Bir şeyden kopmak belli ki biriktirmekten daha zor geliyor
bize. Bu, evimizi neden ıvır zıvırla doldurduğumuzu gözler
önüne sermekten öte, neden pul, saat ya da sanat eseri
tutkunlarının elindekileri bu kadar ender değiş tokuş ettiğini
ve sattığını da açıklıyor.
Sahiplik etkisi sadece sahip olma durumunu değil şaşırtıcı
şekilde neredeyse-sahip olma durumunu da etkiliyor.
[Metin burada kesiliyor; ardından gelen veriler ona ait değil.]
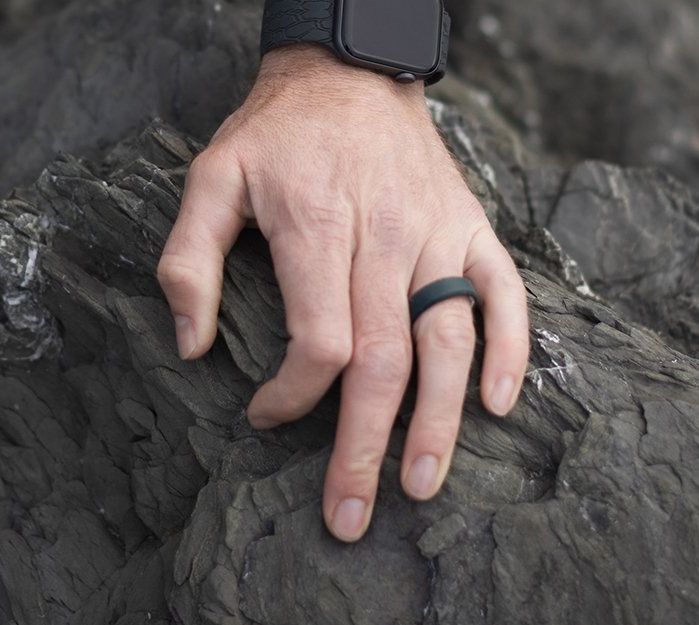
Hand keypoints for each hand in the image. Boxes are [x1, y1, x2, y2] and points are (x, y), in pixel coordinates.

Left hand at [159, 45, 530, 541]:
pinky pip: (503, 295)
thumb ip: (189, 261)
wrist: (352, 68)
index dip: (295, 394)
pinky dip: (509, 350)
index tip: (266, 417)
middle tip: (352, 513)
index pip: (321, 338)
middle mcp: (387, 236)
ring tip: (422, 483)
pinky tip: (498, 405)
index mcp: (321, 226)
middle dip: (368, 445)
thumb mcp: (211, 177)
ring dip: (439, 421)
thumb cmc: (277, 132)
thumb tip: (190, 344)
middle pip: (386, 360)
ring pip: (447, 340)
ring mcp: (438, 235)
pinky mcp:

Christie’s ve Sotheby’s gibi açık arttırma şirketleri bundan
ekmek yiyor. Açık arttırma sırasında son ana kadar teklifte
bulunan kişi o sanat eserinin (neredeyse) ona ait olduğu
hissine kapılıyor. Bu şekilde arzulanan nesne müstakbel alıcı
için değer kazanıyor. Birden aslında aklında olan fiyattan
daha yüksek bir meblağ ödemeye hazır oluyor. Arttırma
yarışından çekilmek –her türlü mantığa aykırı olsa da- kayıp
olarak algılanıyor. Bu sebeple, maden işletme hakları ya da
mobil telefon frekansları gibi büyük açık arttırmalı satışlarda
sıklıkla kazananın laneti devreye giriyor: Bir arttırma
kazananının ekonomik açıdan kaybeden olduğu ortaya
çıkıyor, çünkü o kazanan fazla yüksek bir teklif vermiş
oluyor. Kazananın lanetiyle ilgili daha detaylı bilgiyi başka
bir bölümde bulabilirsiniz.
Bir işe başvurup kabul edilmediğinizde hayalkırıklığına
uğramak için sebepleriniz vardır. Son elemeye kadar ulaşmayı
başardığınızı bilip ardından red cevabı almak ise daha büyük
hayal kırıklığına sebep olur –ama bunun haklı sebepleri
yoktur. Çünkü o işi ya alırsınız ya da alamazsınız, diğer hiçbir
etkenin rol oynamaması gerekir. Sonuç: Bir şeylere sıkı sıkıya
tutunmayın. Sahip olduğunuz şeylere, “evrenin” size geçici
olarak emanet ettiği şeyler gözüyle bakın –bütün her şeyi
sizden her an geri alabileceği aklınızda olsun.